The advisory also came two days behind the downgrade of Alcoa's credit rating to just above junk status on what analysts said were weak fundamentals.
Standard and Poor's cut the company's rating two notches to 'BBB-', with a negative outlook.
Alcoa said it would receive US$1.021 billion in cash payable in three instalments over a six-month period ending July 31, 2009 by exiting Shining Prospect - projecting the funds would improve its cash position and slim its debt to capital ratio.
But the American mining company also said it expects to book a US$120-million loss on the investment in the first quarter of 2009 - having contributed US$1.2 billion to the February 2008 deal.
"This transaction, combined with our intention to explore opportunities to expand our commercial relationship, strengthens Alcoa's ability to weather the economic downturn," said Klaus Kleinfeld, Alcoa president and CEO. in a statement.

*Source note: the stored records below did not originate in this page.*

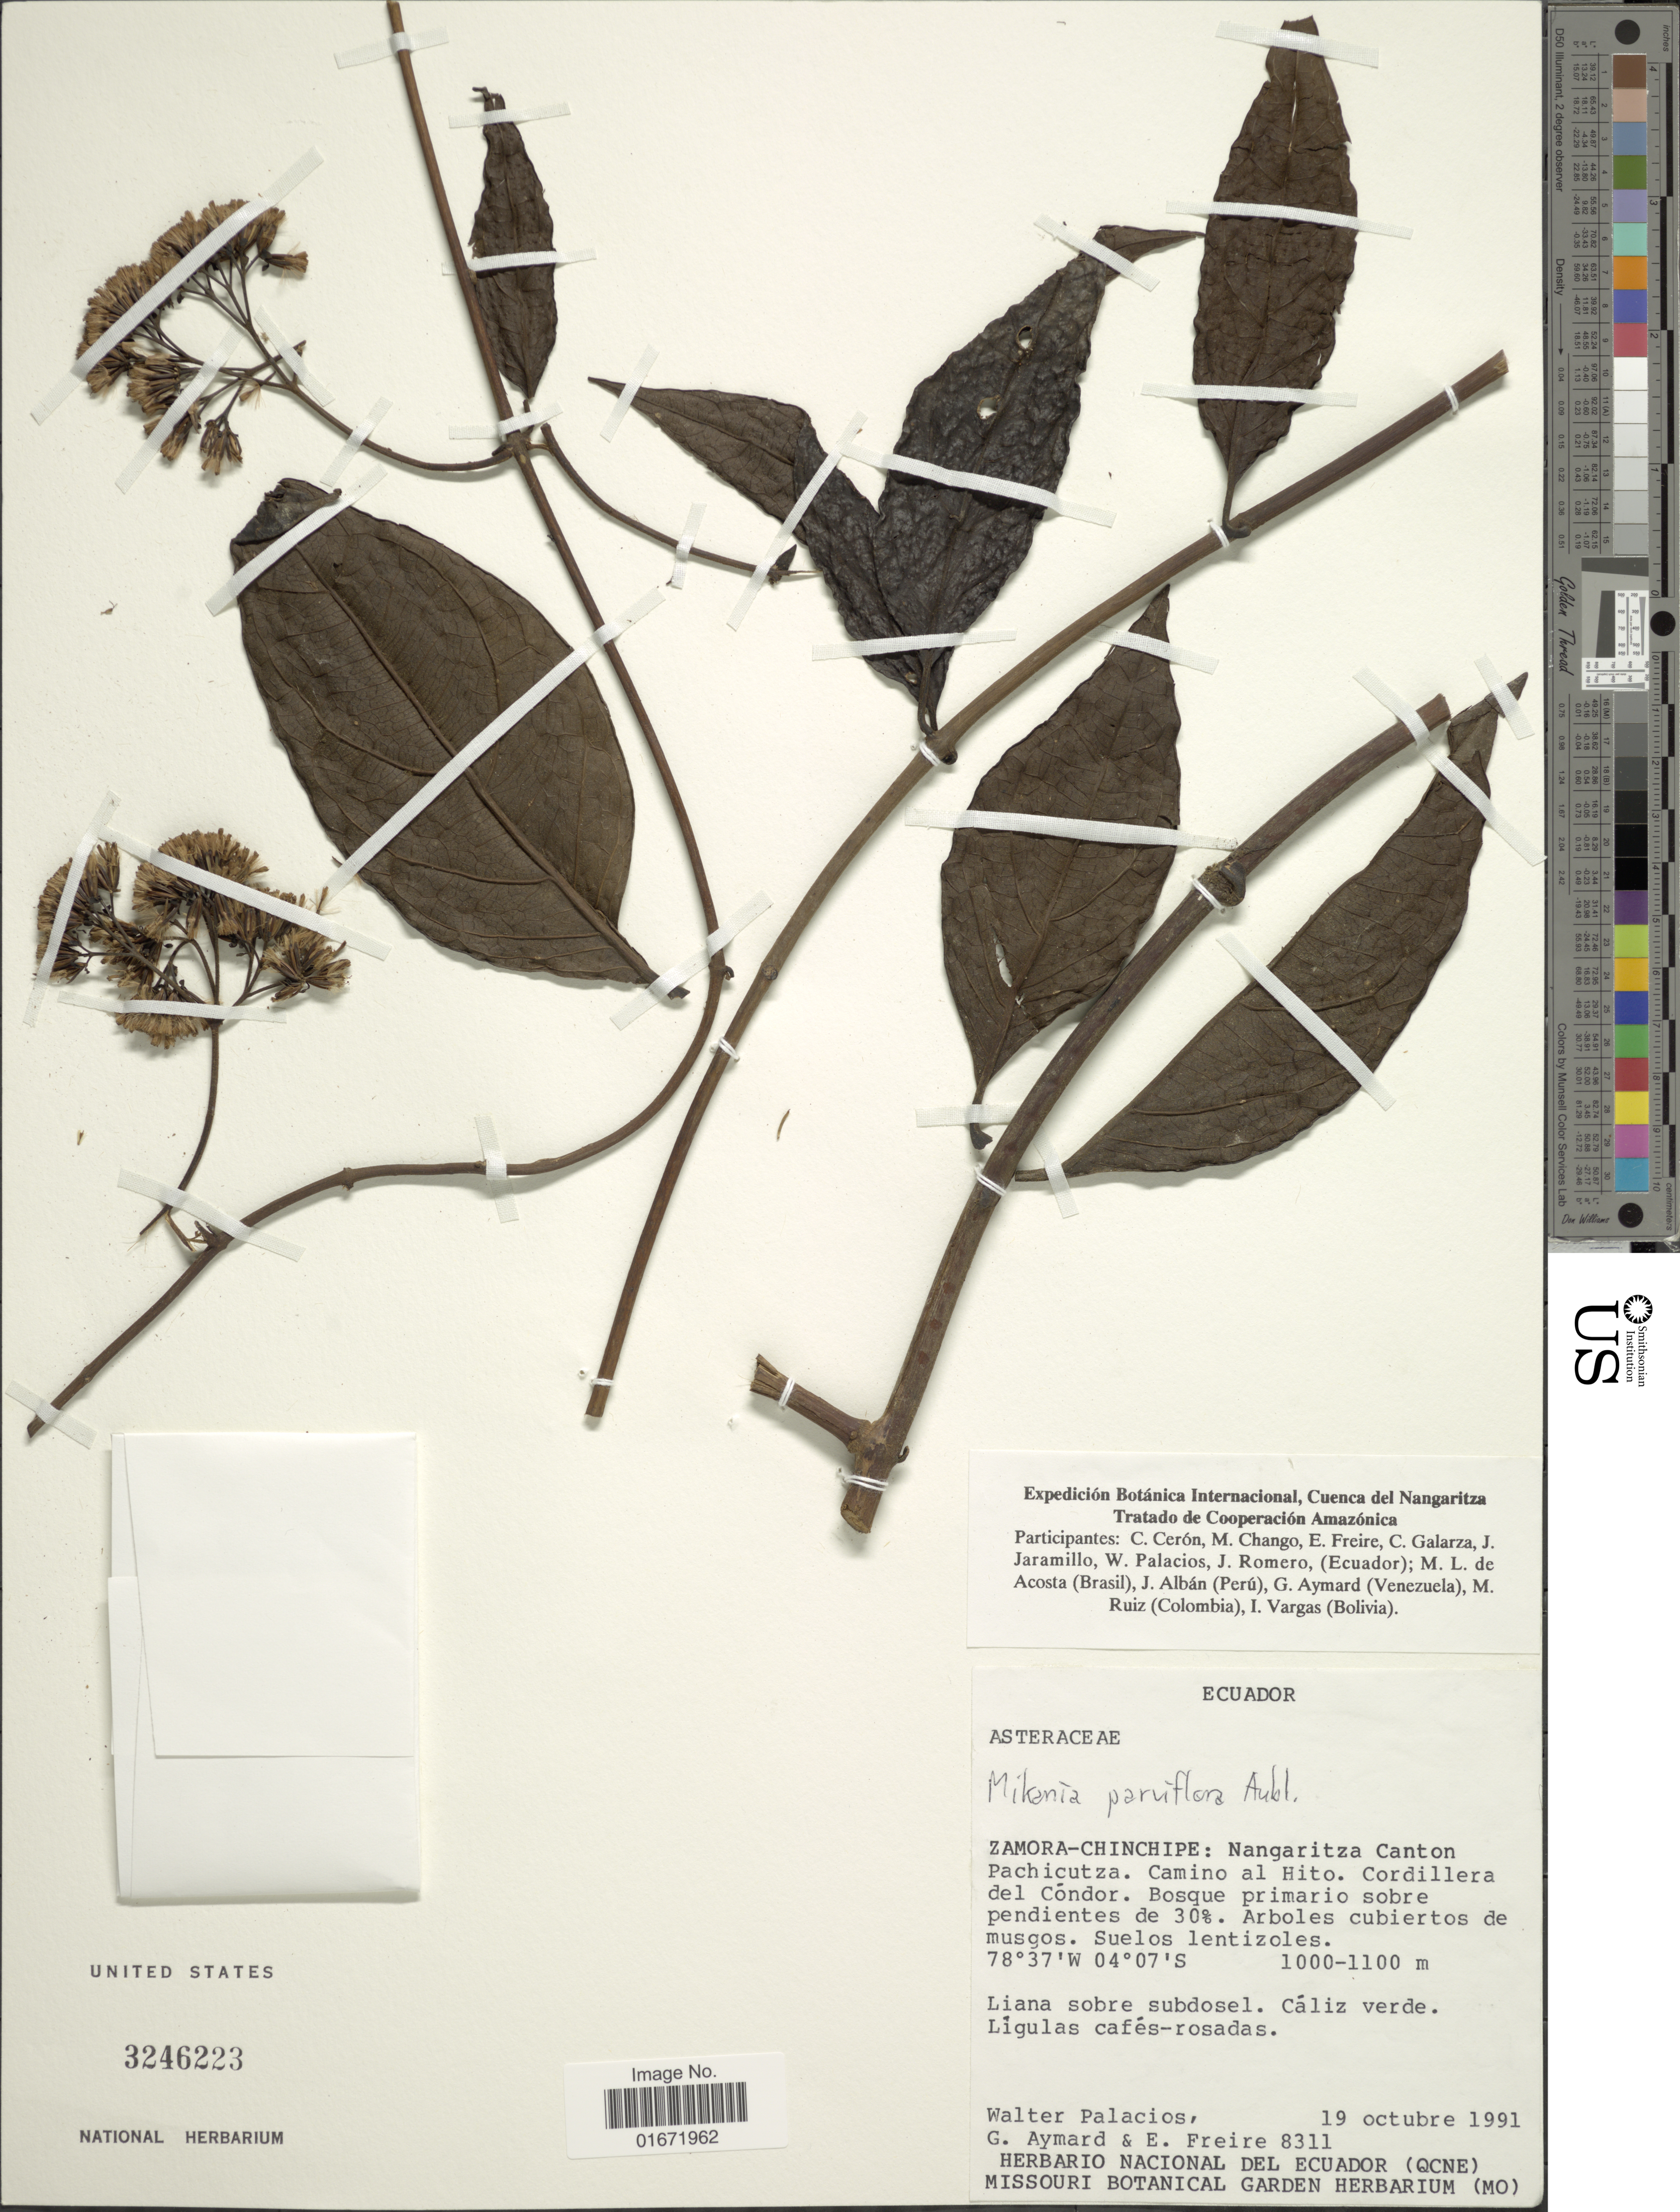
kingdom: Plantae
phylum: Tracheophyta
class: Magnoliopsida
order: Asterales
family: Asteraceae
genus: Mikania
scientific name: Mikania parviflora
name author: (Aubl.) Karst.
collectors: W. Palacios, G. A. Aymard & E. Freire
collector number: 8311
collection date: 1991-10-19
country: Ecuador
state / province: Zamora-Chinchipe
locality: Zamora-Chinchipe: Nangaritza Canton. Pachicutza. Camino al Hito. Cordillera del Cóndor. Bosque primario sobre pendientes de 30%. Arboles cubiertos de musgos. Suelos lentizoles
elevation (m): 1000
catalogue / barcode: US 3246223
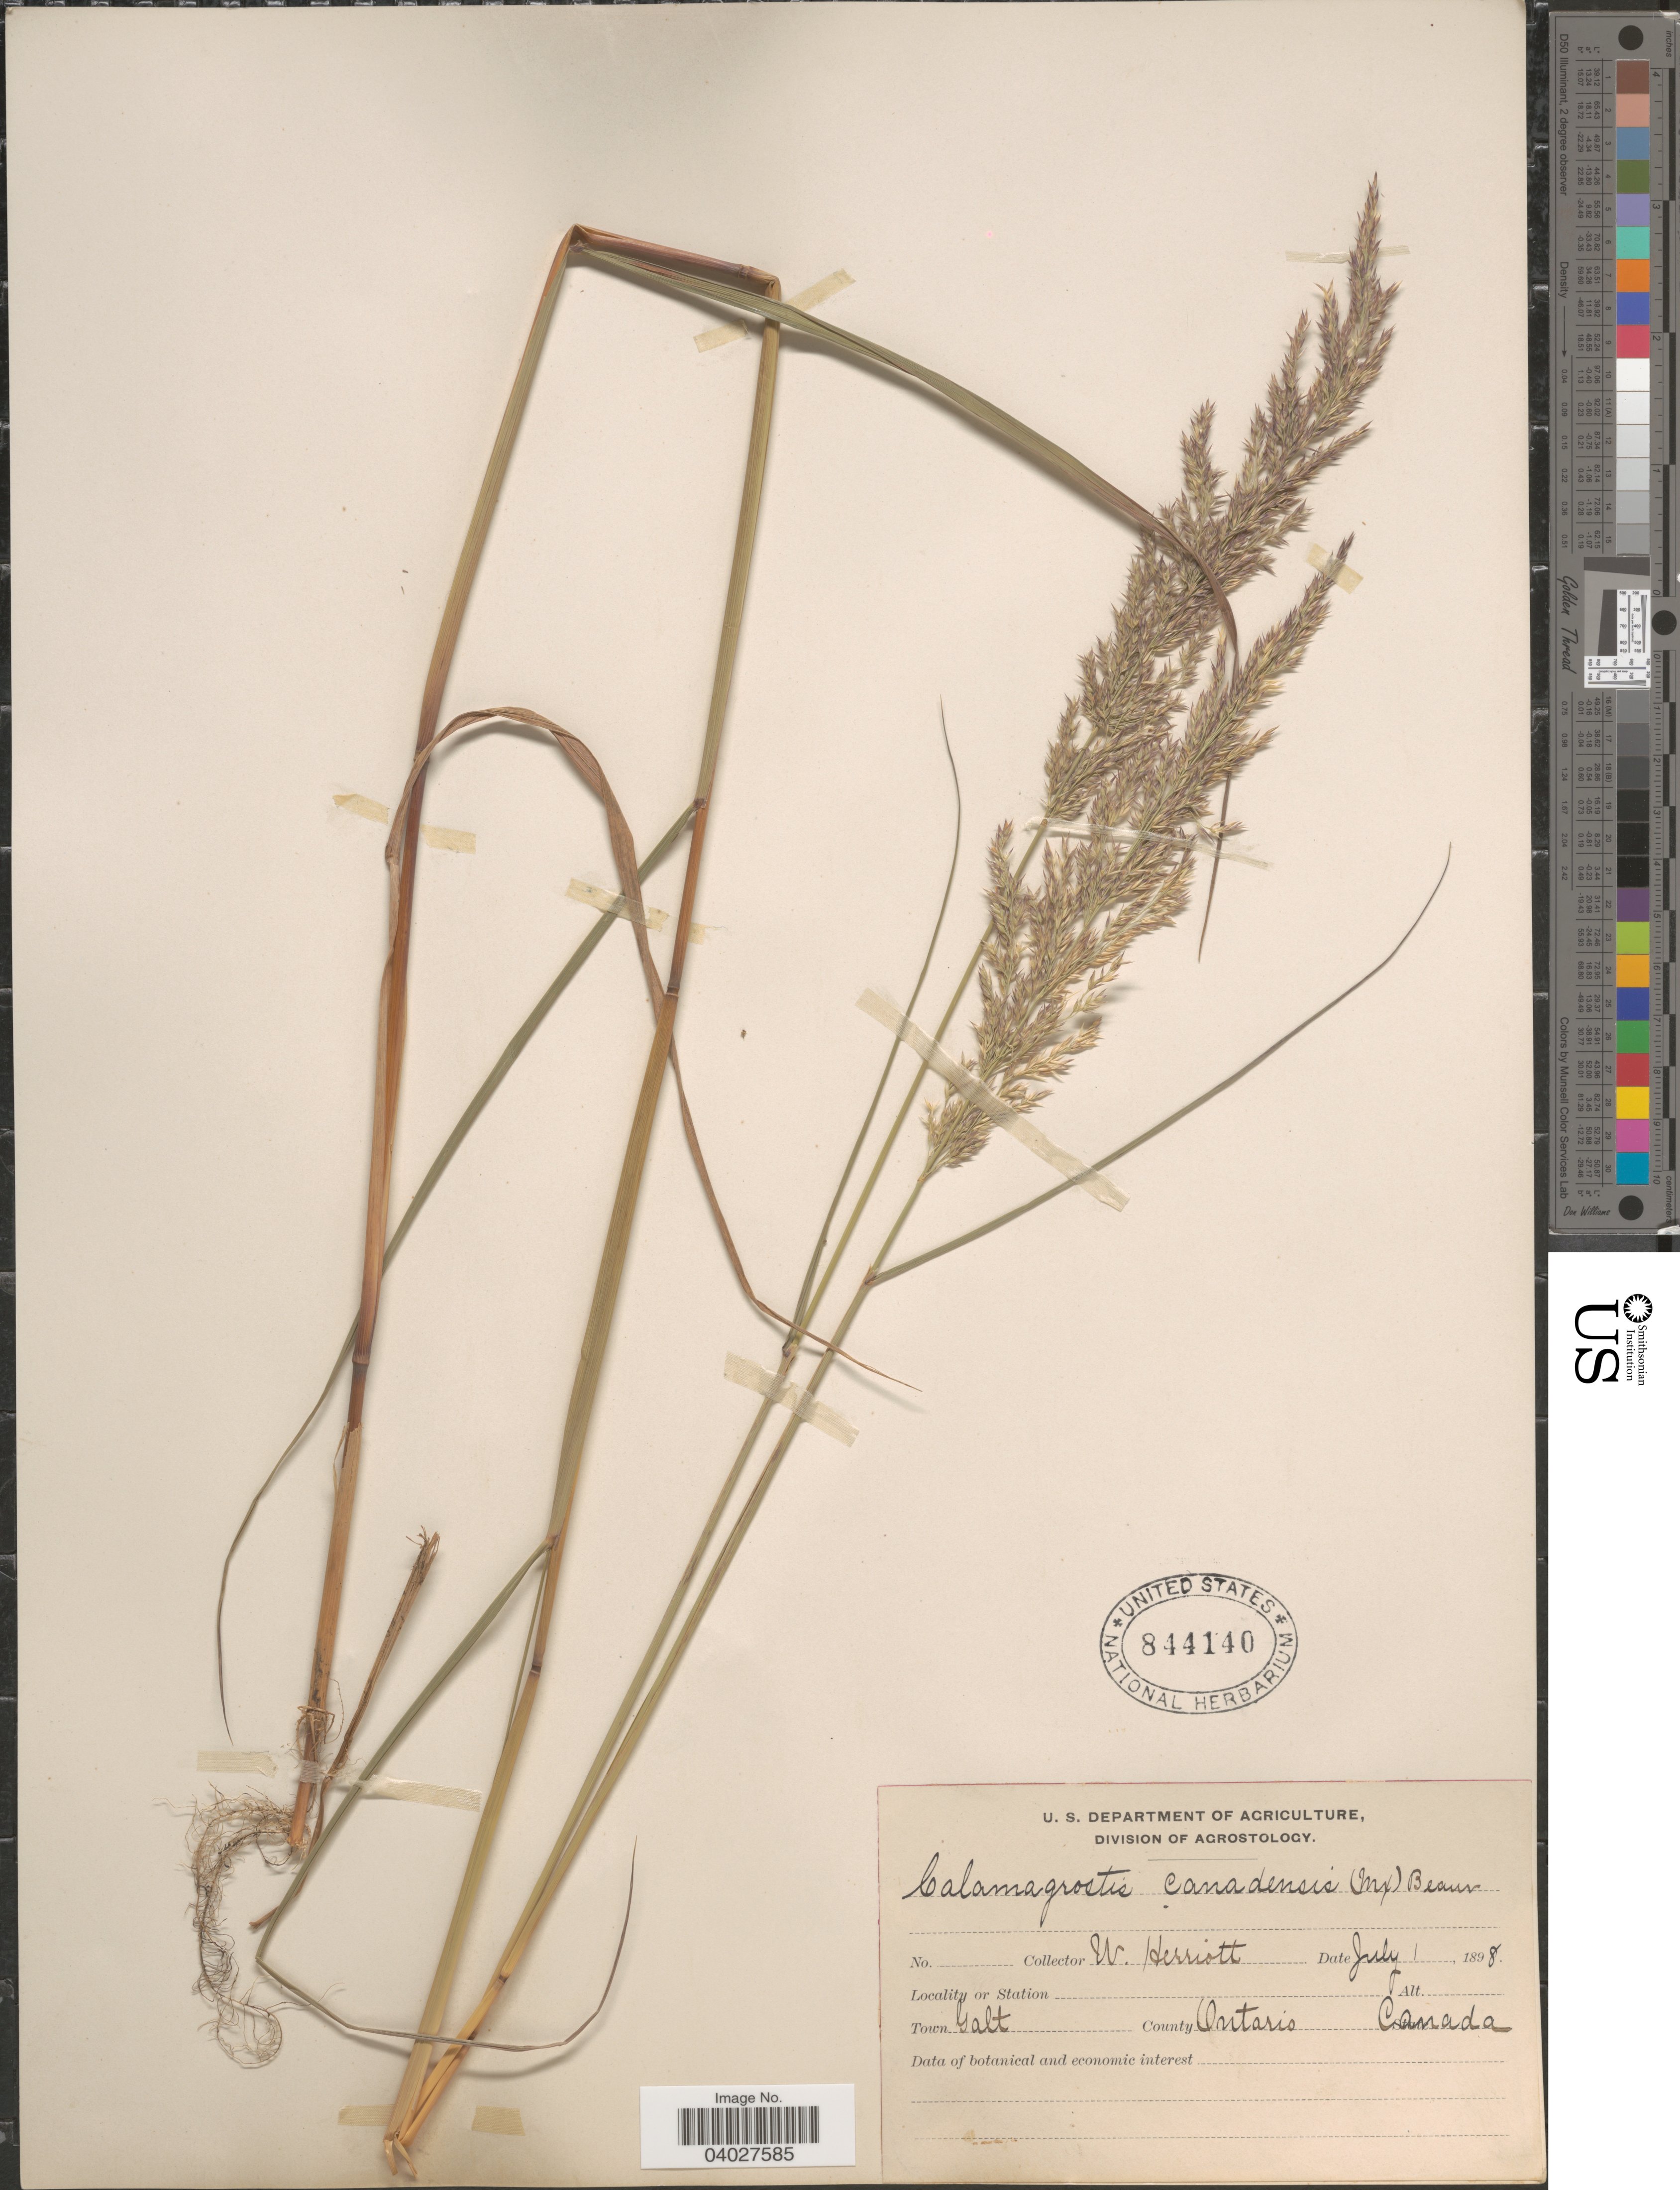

"When the global economy recovers, the pent-up consumer and industrial demand will create a broad array of opportunities in both developed and developing regions for Chinalco and Alcoa."
Knocked from top slot
Alcoa, a year ago, was knocked from the top slot as the world's largest mining company by a Russian-Swiss alliance that created UC Rusal.
Rusal has since hit turbulence because of the steep drop in the world aluminium market, forcing the company to shutter some of its plants - it says temporarily - including one in Jamaica.
Later Thursday, Alcoa and Chinalco jointly announced that they intend to expand their commercial relationship by identifying strategic ventures to complement their bauxite, alumina, aluminium and fabricated products businesses.